* **TASK ITEM**: Return the part of the entries that opens with the line containing "PERGUNTAS FREQUENTES" and closes with the line containing "FORMAS DE ENVIO". Keep both end lines and copy every line unchanged.

* **RECORDS FOR THE EXERCISE**:

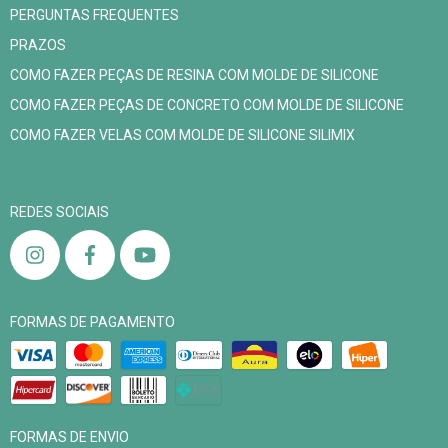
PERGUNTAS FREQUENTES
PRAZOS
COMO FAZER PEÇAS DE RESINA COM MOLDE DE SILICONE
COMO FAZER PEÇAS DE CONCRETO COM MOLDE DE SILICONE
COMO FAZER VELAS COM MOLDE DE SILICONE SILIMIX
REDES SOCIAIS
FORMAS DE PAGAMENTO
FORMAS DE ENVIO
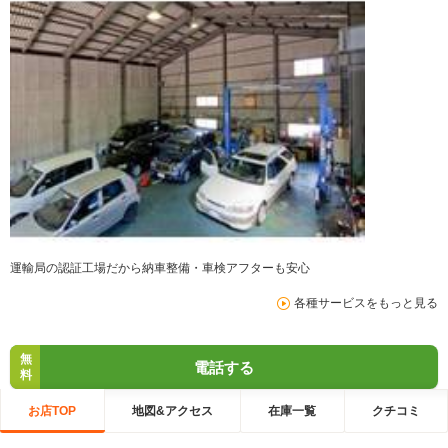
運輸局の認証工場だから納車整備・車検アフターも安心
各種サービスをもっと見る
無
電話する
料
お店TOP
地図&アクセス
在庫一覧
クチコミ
==
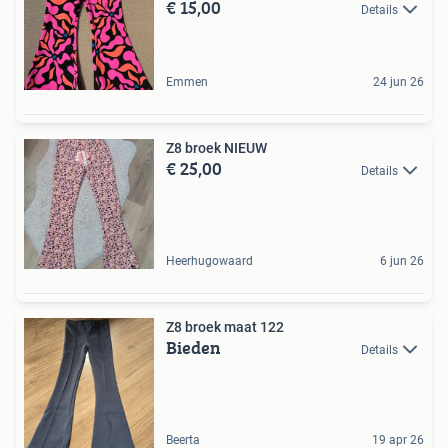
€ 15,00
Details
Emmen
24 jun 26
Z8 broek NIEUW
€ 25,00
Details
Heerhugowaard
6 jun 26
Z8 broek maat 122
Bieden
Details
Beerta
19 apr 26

* **EXPECTED OUTPUT**:
PERGUNTAS FREQUENTES
PRAZOS
COMO FAZER PEÇAS DE RESINA COM MOLDE DE SILICONE
COMO FAZER PEÇAS DE CONCRETO COM MOLDE DE SILICONE
COMO FAZER VELAS COM MOLDE DE SILICONE SILIMIX
REDES SOCIAIS
FORMAS DE PAGAMENTO
FORMAS DE ENVIO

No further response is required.